Fig. 3 is a schematic structural view of a second flow regulating valve group, a fourth flow regulating valve group and a fifth flow regulating valve group; the flow regulating valve group comprises a gate valve V4, a one-way valve V5, a ball valve V6, a splayed blind plate M1 and a pilot shower valve V5.

FIG. 4 is a schematic diagram of a third flow regulating valve set; the third flow regulating valve group comprises a gate valve V8, a gate valve V9, a diaphragm valve FV2 and a ball valve V10.

As shown in fig. 1, the material flowing out from the isomerization feed buffer tank 1 is conveyed to the deheptanization rectification tower 3 from a deheptanization rectification tower feed pipeline 2 by an isomerization feed pump 9, the deheptanization rectification tower 3 discharges materials to an isomerization clay tower 5 through a deheptanization rectification tower discharge pipeline 4, the isomerization clay tower 5 is connected to an adsorption feed tank 7 through an isomerization clay tower discharge pipeline 6, in the embodiment, the deheptanization rectification tower feed pipeline 2 is connected to the isomerization clay tower discharge pipeline 6 through a crossover 8 aiming at the liquid impact phenomenon occurring during the starting, and the materials in the deheptanization rectification tower feed pipeline 2 can be heated together through the crossover 8 during the temperature rise of the device, so that the liquid impact problem of the pipeline during the establishment of the long circulation of the device can be avoided. The crossover wire 8 in the embodiment is used when working and heating, and does not need to be fed with materials at ordinary times.

It is noted that, herein, relational terms such as first and second, and the like may be used solely to distinguish one entity or action from another entity or action without necessarily requiring or implying any actual such relationship or order between such entities or actions. Also, the terms "comprises," "comprising," or any other variation thereof, are intended to cover a non-exclusive inclusion, such that a process, method, article, or apparatus that comprises a list of elements does not include only those elements but may include other elements not expressly listed or inherent to such process, method, article, or apparatus.
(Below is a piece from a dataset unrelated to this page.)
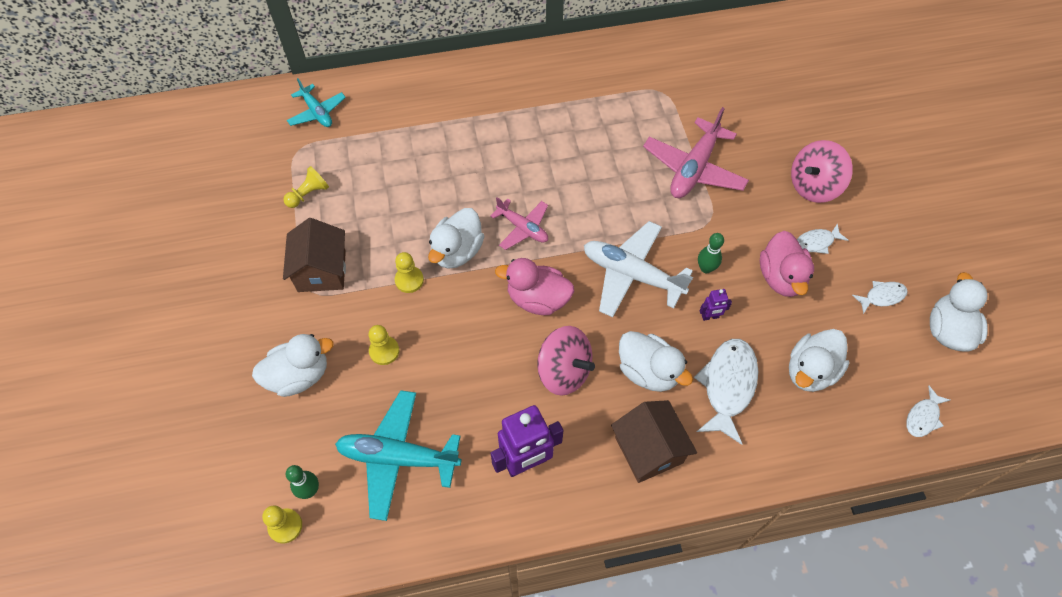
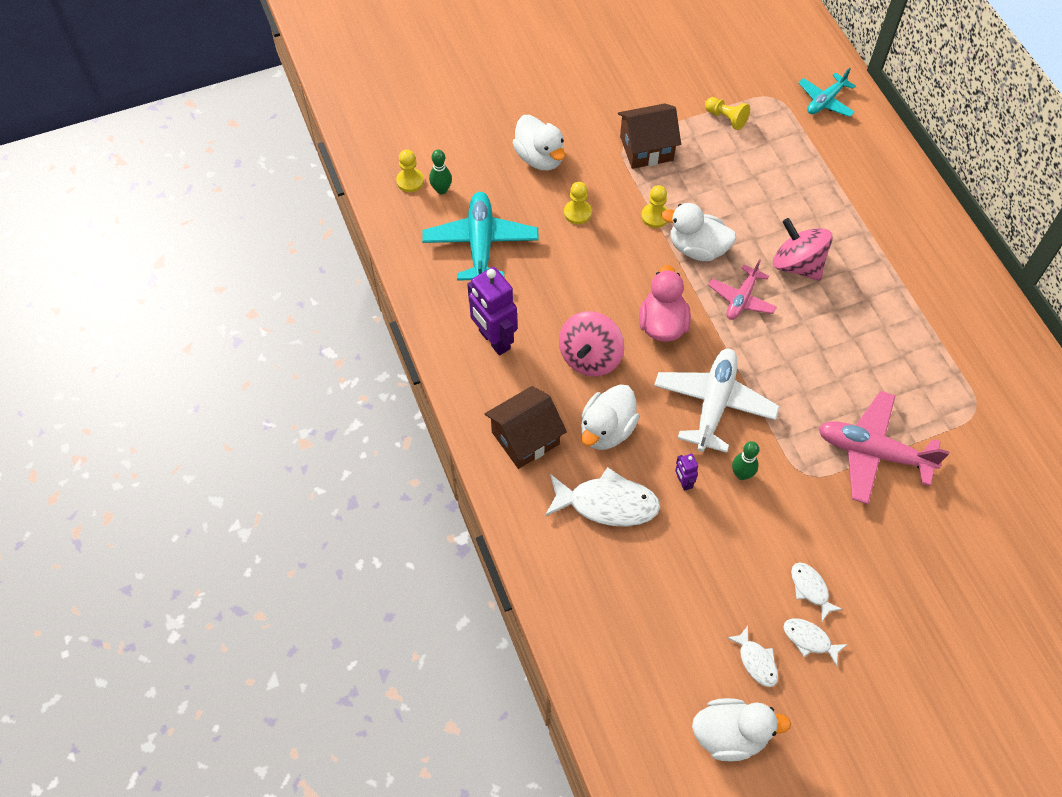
camera: 80 degrees right, 0 degrees up
(781, 277) = (751, 551): pink duck -> none
(810, 371) = (642, 584): white duck -> none
(813, 186) = (891, 585): pink spinning top -> pink spinning top (797, 264)
(923, 417) = (614, 701): white fish -> white fish (809, 640)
Without further limitation, an element defined by the phrase "comprising an … …" does not exclude the presence of other identical elements in a process, method, article, or apparatus that comprises the element.

Although embodiments of the present invention have been shown and described, it will be appreciated by those skilled in the art that changes, modifications, substitutions and alterations can be made in these embodiments without departing from the principles and spirit of the invention, the scope of which is defined in the appended claims and their equivalents.